New research from KPMG notes that crypto firms will be forced to lower their valuations to stay afloat in 2022.
What happened: Alexandre StachtchenkoHead of Blockchain and Crypto Assets at KPMG, said in a recent report, “Looking ahead, we will see some cryptos drop their valuations and work to raise money because it’s their only option.”
“They’d rather raise money and be capitalized at a lower valuation than not and risk extinction,” Stachtchenko added.
The consulting firm noted that the value of crypto deals fell to $14.2 billion in 2022, well below the record-breaking $32.1 billion in blockchain and investment activity in 2021.

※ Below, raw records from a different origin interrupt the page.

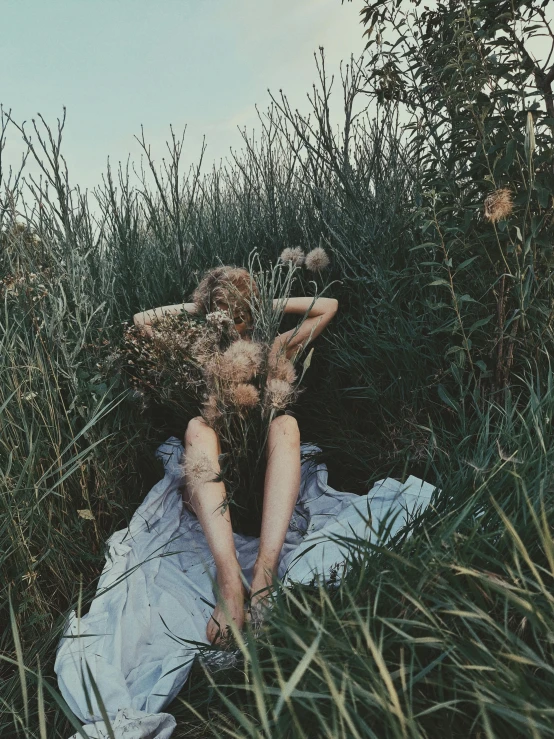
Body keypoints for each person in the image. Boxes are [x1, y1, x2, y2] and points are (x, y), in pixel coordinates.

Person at [133, 265, 338, 645]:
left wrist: (263, 302)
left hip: (265, 481)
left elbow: (327, 306)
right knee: (197, 426)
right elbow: (143, 321)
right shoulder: (203, 354)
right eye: (226, 313)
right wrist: (201, 307)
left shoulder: (274, 347)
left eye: (240, 315)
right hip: (214, 482)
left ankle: (264, 573)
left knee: (286, 425)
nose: (234, 324)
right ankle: (229, 584)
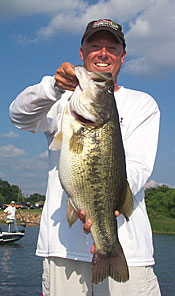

Still, the level of investment activity in 2022 far exceeds what was seen in 2019 and 2020, underscoring the “growing maturity of the space,” KPMG said.
Crypto companies with healthy risk management policies are more likely to survive in 2022 than others, Stachtchenko noted.
“Of course, some cryptos will die out — particularly those that don’t have clear and strong value propositions. That could actually be quite healthy from an ecosystem perspective, because it will clean up some of the chaos created in the euphoria of a bull market,” he said.
See also: IS BITCOIN A GOOD INVESTMENT?
Price promotion: The crypto market saw a 5% drop in the last 24 hours. At the time of writing, Bitcoin BTC/USD was trading at $18,826, down 6.5% and ether ETH/USD was trading at $1,536, down 8% from the previous day.